◆ **Directions**:
Don't include any picture when you restate the data word for word.

☆ ☆ ☆ ☆ ☆

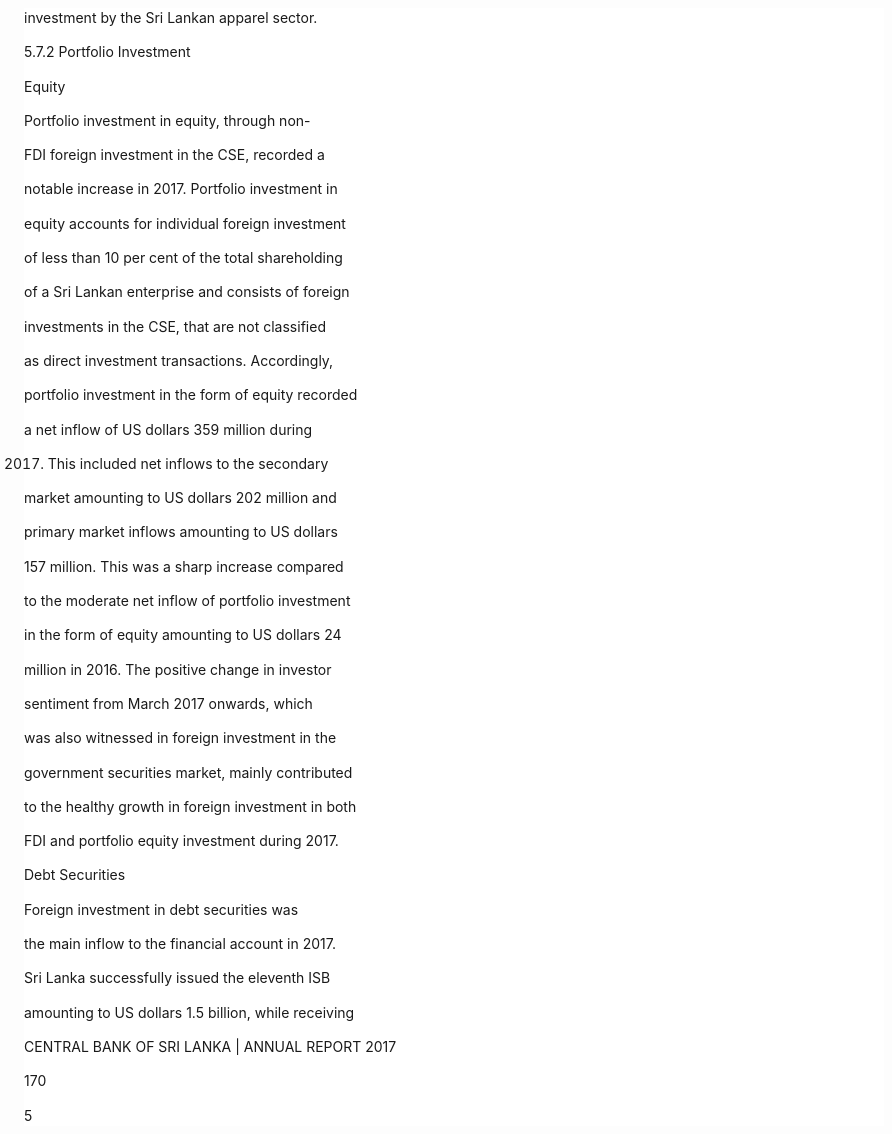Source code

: investment by the Sri Lankan apparel sector.

5.7.2 Portfolio Investment

Equity

Portfolio investment in equity, through non-

FDI foreign investment in the CSE, recorded a

notable increase in 2017. Portfolio investment in

equity accounts for individual foreign investment

of less than 10 per cent of the total shareholding

of a Sri Lankan enterprise and consists of foreign

investments in the CSE, that are not classified

as direct investment transactions. Accordingly,

portfolio investment in the form of equity recorded

a net inflow of US dollars 359 million during

2017. This included net inflows to the secondary

market amounting to US dollars 202 million and

primary market inflows amounting to US dollars

157 million. This was a sharp increase compared

to the moderate net inflow of portfolio investment

in the form of equity amounting to US dollars 24

million in 2016. The positive change in investor

sentiment from March 2017 onwards, which

was also witnessed in foreign investment in the

government securities market, mainly contributed

to the healthy growth in foreign investment in both

FDI and portfolio equity investment during 2017.

Debt Securities

Foreign investment in debt securities was

the main inflow to the financial account in 2017.

Sri Lanka successfully issued the eleventh ISB

amounting to US dollars 1.5 billion, while receiving

CENTRAL BANK OF SRI LANKA | ANNUAL REPORT 2017

170

5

☆ ☆ ☆ ☆ ☆

◆ **Solved exercise**:
Source code

: investment by the Sri Lankan apparel sector.

5.7.2 Portfolio Investment

Equity

Portfolio investment in equity, through non-

FDI foreign investment in the CSE, recorded a

notable increase in 2017. Portfolio investment in

equity accounts for individual foreign investment

of less than 10 per cent of the total shareholding

of a Sri Lankan enterprise and consists of foreign

investments in the CSE, that are not classified

as direct investment transactions. Accordingly,

portfolio investment in the form of equity recorded

a net inflow of US dollars 359 million during

2017. This included net inflows to the secondary

market amounting to US dollars 202 million and

primary market inflows amounting to US dollars

157 million. This was a sharp increase compared

to the moderate net inflow of portfolio investment

in the form of equity amounting to US dollars 24

million in 2016. The positive change in investor

sentiment from March 2017 onwards, which

was also witnessed in foreign investment in the

government securities market, mainly contributed

to the healthy growth in foreign investment in both

FDI and portfolio equity investment during 2017.

Debt Securities

Foreign investment in debt securities was

the main inflow to the financial account in 2017.

Sri Lanka successfully issued the eleventh ISB

amounting to US dollars 1.5 billion, while receiving

CENTRAL BANK OF SRI LANKA | ANNUAL REPORT 2017

170

5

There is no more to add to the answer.